Gran wrinkled her nose. “Vile habit. And what of those with mixed blood: human and troll? Are they similarly afflicted?”
Martin shook his head. “There isn’t a single case of an afflicted half-blood on record; and for the thousands of years our kinds have intermingled, the life expectancy of half-bloods has remained constant. Injuries inflicted with steel weapons on half-bloods heal at approximately the same rate as those inflicted by other metals. If not for the marked decrease in power, the injection of human blood into our lines might have been a viable method of adapting ourselves to this world.”

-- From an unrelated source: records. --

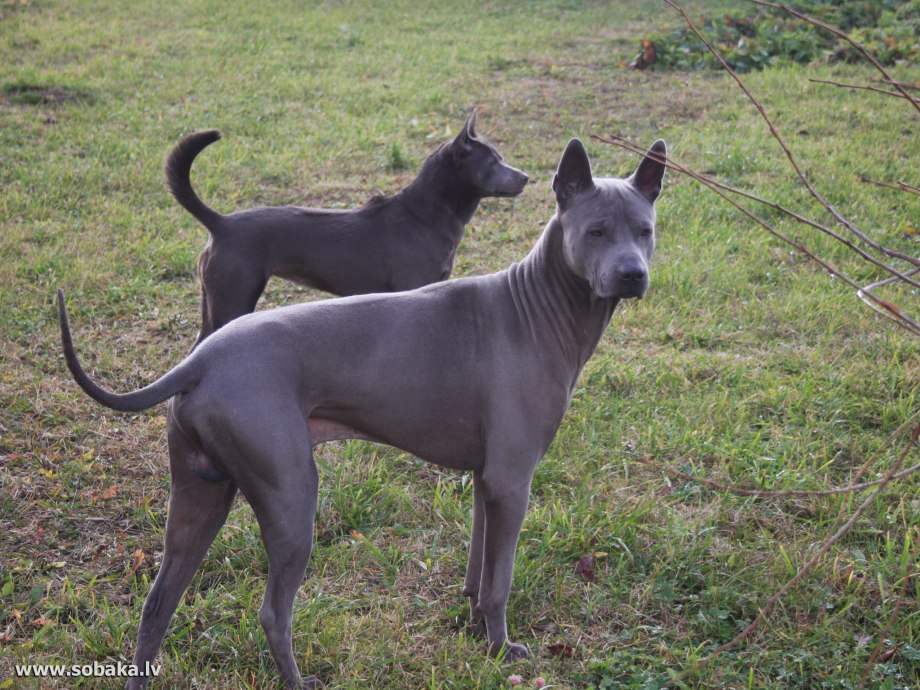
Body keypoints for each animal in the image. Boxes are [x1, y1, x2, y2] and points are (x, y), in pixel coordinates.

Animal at [57, 137, 664, 684]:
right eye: (596, 231)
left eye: (645, 231)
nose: (632, 274)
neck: (534, 305)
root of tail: (200, 359)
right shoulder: (513, 481)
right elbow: (500, 581)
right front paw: (500, 648)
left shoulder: (486, 481)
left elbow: (478, 568)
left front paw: (473, 630)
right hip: (291, 495)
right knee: (272, 613)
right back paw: (298, 680)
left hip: (200, 494)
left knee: (157, 604)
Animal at [164, 111, 524, 344]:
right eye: (492, 162)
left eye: (500, 157)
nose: (526, 177)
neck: (424, 215)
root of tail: (220, 223)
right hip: (233, 297)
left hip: (213, 300)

I heard everything he said, but my mind was all for the word poison. “Gran,” I said. “How do you cure poisoning in humans? With magic, that is?”
“Depends,” she said. “Some poisons run their course quickly, and the magic cures the damage that has been done to the body. With others, the toxin lingers or builds, and the magic is used to draw it out of the body, which sometimes does more harm than good. It’s painful, and always more magic is required to heal the damage.”
“That’s it. The latter,” I said, my mind racing. “Do you know a spell?”